*** Opening Records supplied ***
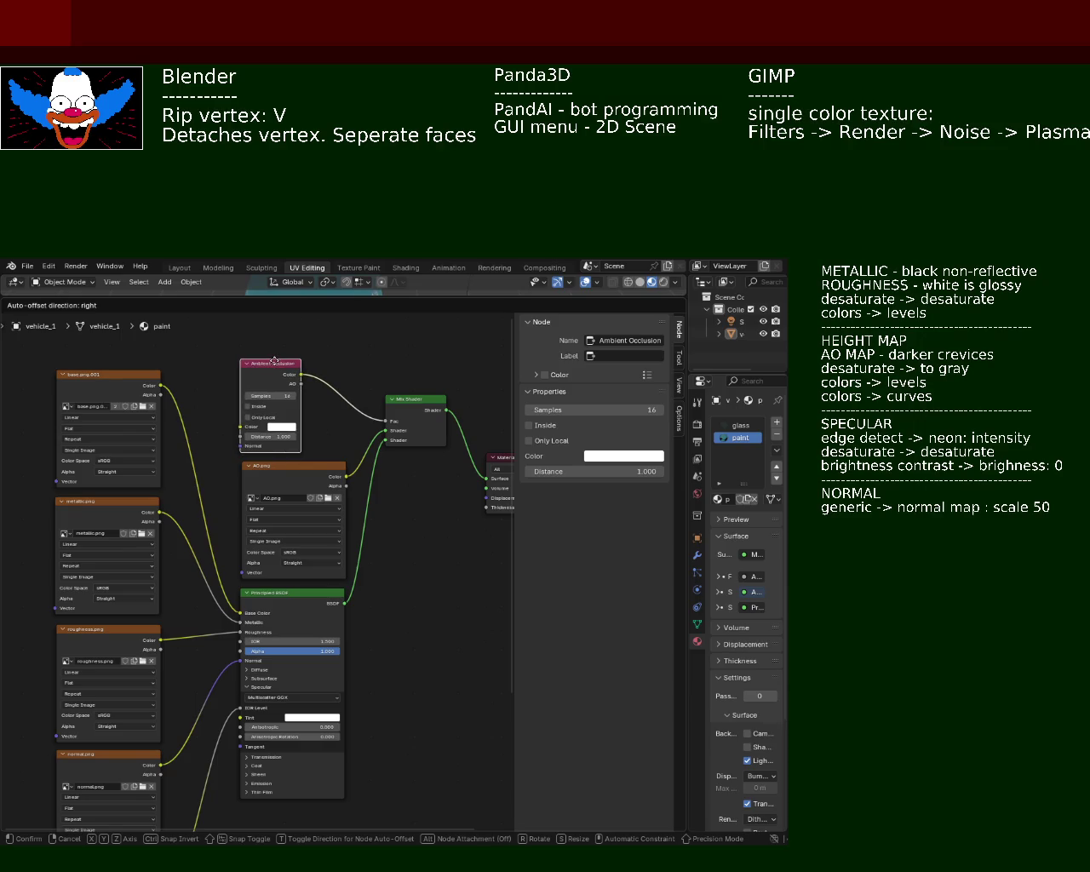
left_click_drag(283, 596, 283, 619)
*** Closing Records supplied ***
*** Opening Records supplied ***
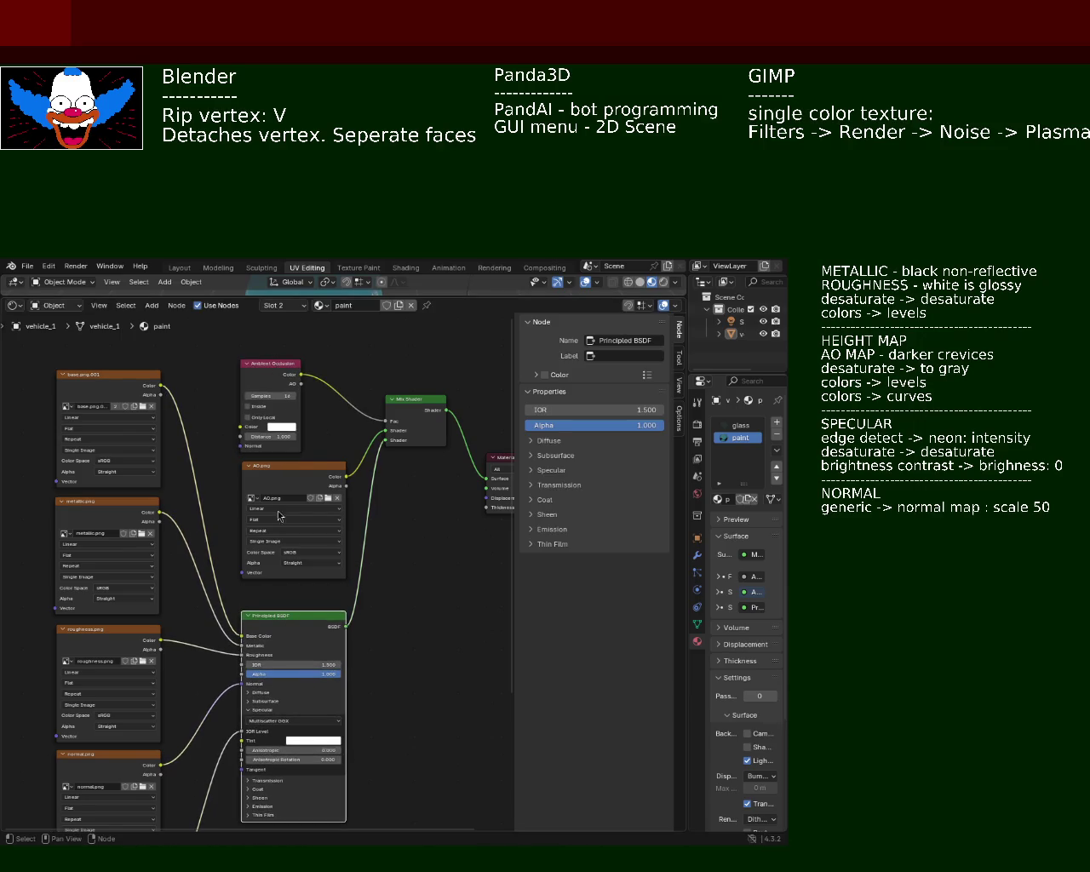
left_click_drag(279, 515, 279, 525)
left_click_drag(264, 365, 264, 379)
*** Closing Records supplied ***
*** Opening Records supplied ***
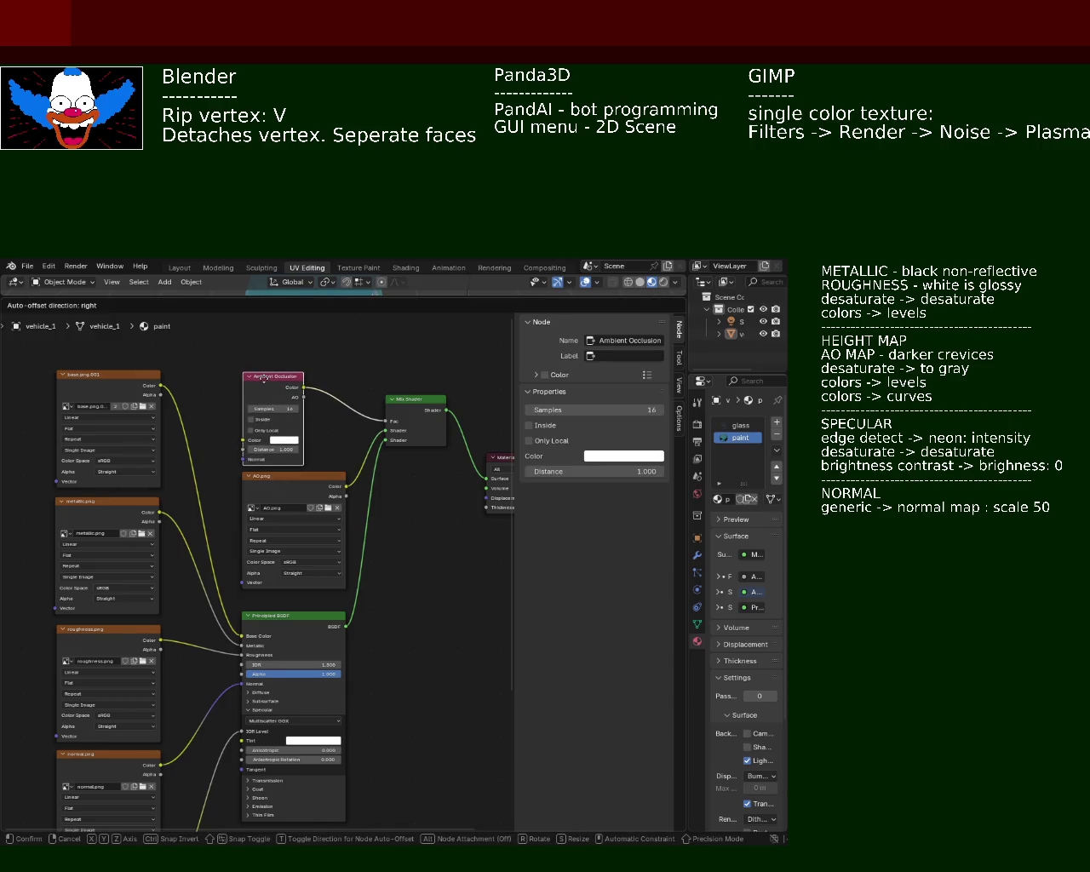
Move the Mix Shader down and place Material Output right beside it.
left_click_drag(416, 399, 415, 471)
*** Closing Records supplied ***
→ Your assignment
All that is wanted is a faithful reproduction of the line above with "left_click_drag(279, 515, 279, 525)", the line with "left_click_drag(264, 365, 264, 379)", and every line in between.

→ Response
left_click_drag(279, 515, 279, 525)
left_click_drag(264, 365, 264, 379)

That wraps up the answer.